At the heart of this job-hopping lies a deep discontent which comes about when our expectations of the amazing lives we are told we should be living don’t align with the mundane and tedious reality of charting a career path.
Yet there is a fine line between accepting that career discontentment exists and feeling entitled to not having to experience it ever, a nuance that has only recently gotten attention.
The label becomes a psychological crutch, emphasising our inability to deal with reality.
Yet to understand why millennials feel this way, it’s essential to realise that the world they’ve grown up in is radically different from their parents’.
For millennials, growing up with the internet has undoubtedly influenced their definitions of success. In the age of social media, we are bombarded with encouragement to dream big, along with the pressure to be successful multi-hyphenates.
From actresses who are also fashion designers, to social entrepreneurs who dabble in photography, these role models reinforce that we must find our career fulfilment in more than one field to be considered successful.
Not only does this mean that we can no longer claim to be clueless about what to do with our lives, it’s also become necessary for us to find a few things that fulfil us all at once.
It’s either this, or settling for the narrative that we are somehow not living our best life; that we are not thriving or achieving what we deserve.
All this is compounded with the fact that millennials have the luxury of both space and time that their parents never did. This is usually what tends to trigger older folks.
Armed with the privilege of living a relatively comfortable life where we are not forced to put food on the table or raise a family, many of us in our mid-to-late 20s can afford to explore our options and seek a job that gives us ‘purpose’. We can live at home, and not have to settle for jobs we hate just so we can pay the rent.
In turn, this freedom becomes its own prison.
But when we liberally use the label “quarter-life crisis” for every instance that we desire a new job because we don’t enjoy our current one, we reinforce the tendency to call it quits before we even have a chance to understand where the discontentment comes from.
After our umpteenth “quarter-life crisis”, it becomes clear that calling career disillusionment a “quarter-life crisis” doesn’t make things better.

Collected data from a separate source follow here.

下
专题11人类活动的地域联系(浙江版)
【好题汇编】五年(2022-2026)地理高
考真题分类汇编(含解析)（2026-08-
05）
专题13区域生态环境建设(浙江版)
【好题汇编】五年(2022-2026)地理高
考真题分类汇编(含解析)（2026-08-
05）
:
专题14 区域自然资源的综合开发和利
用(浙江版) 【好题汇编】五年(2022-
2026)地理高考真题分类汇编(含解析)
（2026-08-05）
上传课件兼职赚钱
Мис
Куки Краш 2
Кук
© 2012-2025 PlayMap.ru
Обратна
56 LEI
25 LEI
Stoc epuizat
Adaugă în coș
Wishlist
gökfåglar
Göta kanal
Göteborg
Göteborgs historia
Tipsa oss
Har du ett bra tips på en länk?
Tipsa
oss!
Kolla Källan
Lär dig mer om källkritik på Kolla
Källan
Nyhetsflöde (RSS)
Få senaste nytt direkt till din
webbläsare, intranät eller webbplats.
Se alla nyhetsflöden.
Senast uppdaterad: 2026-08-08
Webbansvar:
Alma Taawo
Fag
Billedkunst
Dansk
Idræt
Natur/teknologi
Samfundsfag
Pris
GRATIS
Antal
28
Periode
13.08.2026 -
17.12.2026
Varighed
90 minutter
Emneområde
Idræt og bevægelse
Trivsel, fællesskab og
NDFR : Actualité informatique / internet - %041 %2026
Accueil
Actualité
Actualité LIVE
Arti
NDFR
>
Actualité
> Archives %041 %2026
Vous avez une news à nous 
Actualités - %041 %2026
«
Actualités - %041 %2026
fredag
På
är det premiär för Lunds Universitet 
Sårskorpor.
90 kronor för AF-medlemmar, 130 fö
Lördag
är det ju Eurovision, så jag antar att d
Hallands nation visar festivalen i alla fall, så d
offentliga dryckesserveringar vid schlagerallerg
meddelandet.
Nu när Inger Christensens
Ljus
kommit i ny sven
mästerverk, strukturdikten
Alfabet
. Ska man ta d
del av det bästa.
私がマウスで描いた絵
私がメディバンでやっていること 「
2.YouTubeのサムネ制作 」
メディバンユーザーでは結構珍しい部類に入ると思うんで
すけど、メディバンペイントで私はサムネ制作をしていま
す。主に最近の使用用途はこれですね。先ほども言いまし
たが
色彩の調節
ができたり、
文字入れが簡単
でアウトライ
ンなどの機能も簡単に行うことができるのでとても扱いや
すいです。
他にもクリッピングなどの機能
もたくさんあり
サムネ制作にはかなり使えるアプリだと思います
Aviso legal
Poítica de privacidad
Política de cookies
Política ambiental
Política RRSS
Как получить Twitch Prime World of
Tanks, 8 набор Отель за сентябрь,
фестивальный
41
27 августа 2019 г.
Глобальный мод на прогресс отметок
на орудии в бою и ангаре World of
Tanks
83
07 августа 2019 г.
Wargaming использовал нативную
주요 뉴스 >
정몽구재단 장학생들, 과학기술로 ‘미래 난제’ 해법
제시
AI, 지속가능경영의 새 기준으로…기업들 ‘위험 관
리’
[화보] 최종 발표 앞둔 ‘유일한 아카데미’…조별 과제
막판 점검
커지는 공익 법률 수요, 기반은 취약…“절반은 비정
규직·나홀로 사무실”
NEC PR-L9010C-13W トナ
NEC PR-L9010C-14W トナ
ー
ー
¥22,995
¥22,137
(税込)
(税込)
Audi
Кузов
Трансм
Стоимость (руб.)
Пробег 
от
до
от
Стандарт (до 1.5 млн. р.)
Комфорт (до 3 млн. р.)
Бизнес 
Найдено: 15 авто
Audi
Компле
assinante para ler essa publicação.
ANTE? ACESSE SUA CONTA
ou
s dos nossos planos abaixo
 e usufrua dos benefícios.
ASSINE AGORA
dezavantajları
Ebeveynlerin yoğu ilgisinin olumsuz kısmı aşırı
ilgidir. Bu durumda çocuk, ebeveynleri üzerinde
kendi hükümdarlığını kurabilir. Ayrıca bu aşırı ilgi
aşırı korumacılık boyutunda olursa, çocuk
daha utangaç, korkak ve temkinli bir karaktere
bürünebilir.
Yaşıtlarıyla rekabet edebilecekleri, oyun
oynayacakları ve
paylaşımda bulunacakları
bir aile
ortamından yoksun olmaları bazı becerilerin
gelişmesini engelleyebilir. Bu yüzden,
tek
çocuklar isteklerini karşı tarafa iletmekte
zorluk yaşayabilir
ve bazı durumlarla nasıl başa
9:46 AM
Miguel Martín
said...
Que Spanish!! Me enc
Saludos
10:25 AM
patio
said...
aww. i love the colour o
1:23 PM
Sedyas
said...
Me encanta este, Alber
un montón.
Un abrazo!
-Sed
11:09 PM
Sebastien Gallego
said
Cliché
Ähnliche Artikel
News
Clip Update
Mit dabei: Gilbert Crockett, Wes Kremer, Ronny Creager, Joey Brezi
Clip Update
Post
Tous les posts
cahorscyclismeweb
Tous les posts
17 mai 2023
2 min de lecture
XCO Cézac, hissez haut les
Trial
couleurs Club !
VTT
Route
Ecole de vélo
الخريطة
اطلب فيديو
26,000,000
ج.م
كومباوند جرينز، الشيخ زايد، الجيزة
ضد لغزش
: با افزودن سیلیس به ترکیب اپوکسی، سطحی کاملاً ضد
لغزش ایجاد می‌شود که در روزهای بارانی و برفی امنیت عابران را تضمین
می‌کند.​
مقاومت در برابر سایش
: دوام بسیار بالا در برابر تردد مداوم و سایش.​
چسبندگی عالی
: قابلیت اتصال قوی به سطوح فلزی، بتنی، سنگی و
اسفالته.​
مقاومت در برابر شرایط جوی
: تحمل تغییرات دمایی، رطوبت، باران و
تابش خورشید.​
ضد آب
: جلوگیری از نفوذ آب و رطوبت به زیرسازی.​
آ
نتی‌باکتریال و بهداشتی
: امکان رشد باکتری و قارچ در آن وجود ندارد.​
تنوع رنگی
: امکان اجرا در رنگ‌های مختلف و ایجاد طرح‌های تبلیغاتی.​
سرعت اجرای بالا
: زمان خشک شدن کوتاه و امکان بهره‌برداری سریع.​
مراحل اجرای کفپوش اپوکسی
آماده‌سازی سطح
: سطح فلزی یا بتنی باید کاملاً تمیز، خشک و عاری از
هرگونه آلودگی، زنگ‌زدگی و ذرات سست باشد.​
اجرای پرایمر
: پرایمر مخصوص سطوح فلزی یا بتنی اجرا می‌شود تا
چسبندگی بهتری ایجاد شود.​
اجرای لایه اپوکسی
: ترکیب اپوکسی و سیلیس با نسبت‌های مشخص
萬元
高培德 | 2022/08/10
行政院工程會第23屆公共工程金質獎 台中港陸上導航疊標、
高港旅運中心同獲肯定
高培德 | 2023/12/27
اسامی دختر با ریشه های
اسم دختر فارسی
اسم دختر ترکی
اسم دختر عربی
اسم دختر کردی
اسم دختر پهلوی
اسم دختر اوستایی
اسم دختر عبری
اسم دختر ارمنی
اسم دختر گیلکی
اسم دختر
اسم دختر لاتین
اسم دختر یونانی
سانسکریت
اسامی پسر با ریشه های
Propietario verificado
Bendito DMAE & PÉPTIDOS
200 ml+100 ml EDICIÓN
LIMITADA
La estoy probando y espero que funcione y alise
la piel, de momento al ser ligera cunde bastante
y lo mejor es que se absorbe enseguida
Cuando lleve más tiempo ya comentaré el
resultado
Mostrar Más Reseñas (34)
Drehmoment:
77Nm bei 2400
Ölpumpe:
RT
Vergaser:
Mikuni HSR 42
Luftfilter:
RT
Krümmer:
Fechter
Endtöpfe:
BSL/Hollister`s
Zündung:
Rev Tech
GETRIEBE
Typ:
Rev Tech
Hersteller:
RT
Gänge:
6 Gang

In fact, the label becomes a psychological crutch, emphasising our inability to deal with reality.
It may also be precisely the thing holding us back. Comfortable with the knowledge that everyone else is going through the same thing, we lack the desire to enact any real change in our lives.
Instead of targeting the root of why we are unhappy in our careers and/or lives, we settle for addressing the superficial issue: holding the wrong job. So we carelessly pick another job just to get a change in environment, unaware that we will eventually feel disillusioned and job hop again.
We end up perpetuating our own cycle of being stuck in one crisis after another.
What could alleviate the almost inevitable quarter-life crisis is firstly recognising that the culture of success that’s glorified in mainstream narratives is all an illusion. Stories about amazing and passionate multi-hyphenates are unrealistic for many of us ordinary folk.
While we may accept that what was expected of our parents’ generation is completely different from what’s expected of us, this difference in lifestyle and upbringing shouldn’t excuse our generation’s need to call everything a “crisis” when we merely face the common anxieties of being an adult.
Ultimately, it’s about embracing these feelings as a perfectly normal and expected part of life. All this so that when life gives lemons to a strawberry generation, we can finally make sweet lemonade.